Codoc-os / django-opensearch-dsl

This is a package that allows indexing of django models in opensearch with opensearch-py.
Other
24 stars 16 forks source link

Issue building KNN query #72

Open anunomac opened 1 week ago

anunomac commented 1 week ago

I am able to build the query and search via opensearch-py but cannot build the query via django-opensearch-dsl.

Example:

Via opensearch-py:

client = OpenSearch(
        hosts=[{"host":host, "port": port}],
        http_auth=auth_cred,
        use_ssl=True,
        verify_certs=False,
        ssl_show_warn=False,
    )
vector=get_embedding("my string")
query={
"query":{"bool":{"must":[],"should":[{"knn":{"content_name_embedding":{"vector":vector,"k":20}}}]}}
}
results = client.search(index=index_name, body=query)

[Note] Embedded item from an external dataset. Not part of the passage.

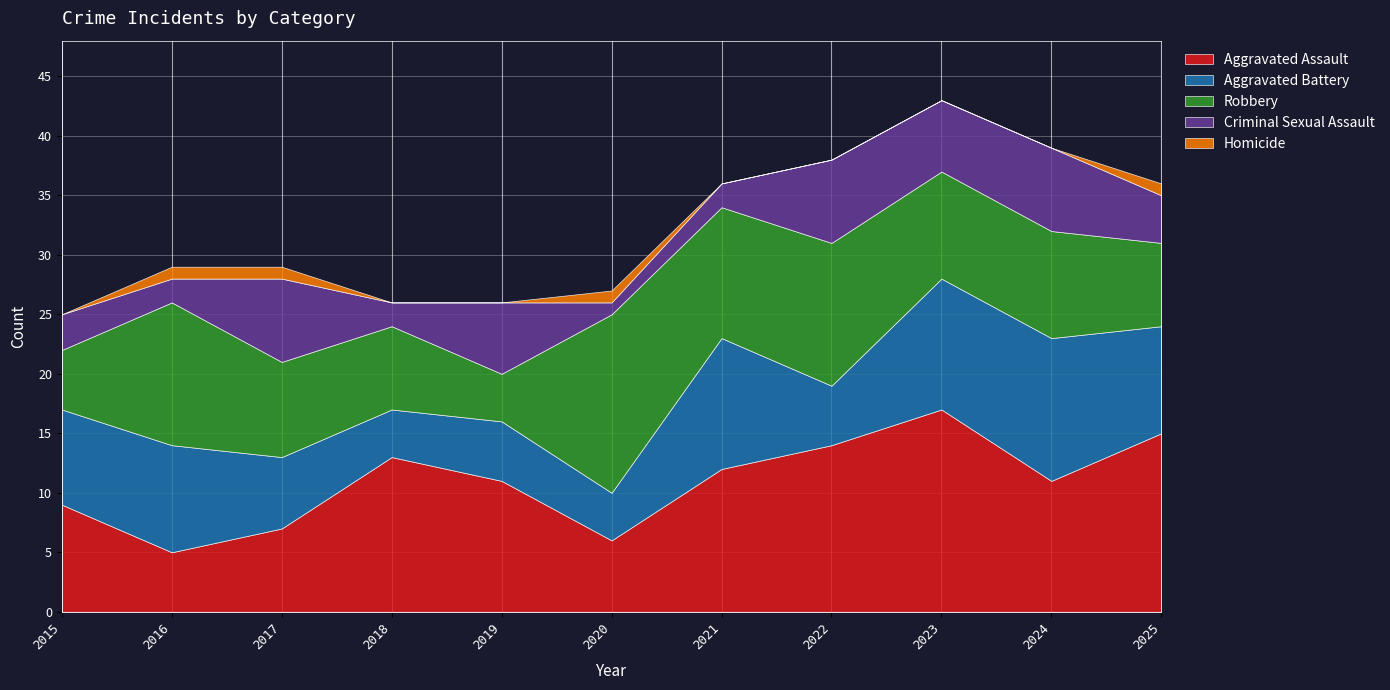

What are all the series names shown in the legend?

Aggravated Assault, Aggravated Battery, Robbery, Criminal Sexual Assault, Homicide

This works and returns hits. Via django-opensearch-dsl, I've tried multiple setups, they all result in something like: opensearchpy.exceptions.UnknownDslObject: DSL class 'knn' does not exist in query. Some of my tries:

s=MyDocument.search().query({"knn": {"content_name_embedding": {"vector": vector, "k": 20}}})
s=MyDocument.search().query(query)
s=MyDocument.search().query(query["query"])

any guidance would be appreciated.

vitaly4uk commented 1 week ago

How did you declare MyDocument class?

anunomac commented 4 days ago

Here's the MyDocument setup:

@registry.register_document
class MyDocument(Document):
    content_name_embedding = DenseVectorField(dimension=384)
    introduction_embedding = DenseVectorField(dimension=384)

    tags = fields.NestedField(properties={
        'name': fields.TextField(),
    })

    class Index:
        name = 'mydoc_index'
        settings = {
            'number_of_shards': 1,
            'number_of_replicas': 0,
            "index": {"knn": True, "knn.algo_param.ef_search": 100},
        }

    class Django:
            model = MyDoc  

            fields = [
                'external_id',
                'content_name',
                'introduction',
                #'...other fields ...'
            ]

    def prepare_content_name_embedding(self, instance):
        return get_embedding(instance.content_name).tolist()

    def prepare_introduction_embedding(self, instance):
        return get_embedding(instance.introduction).tolist()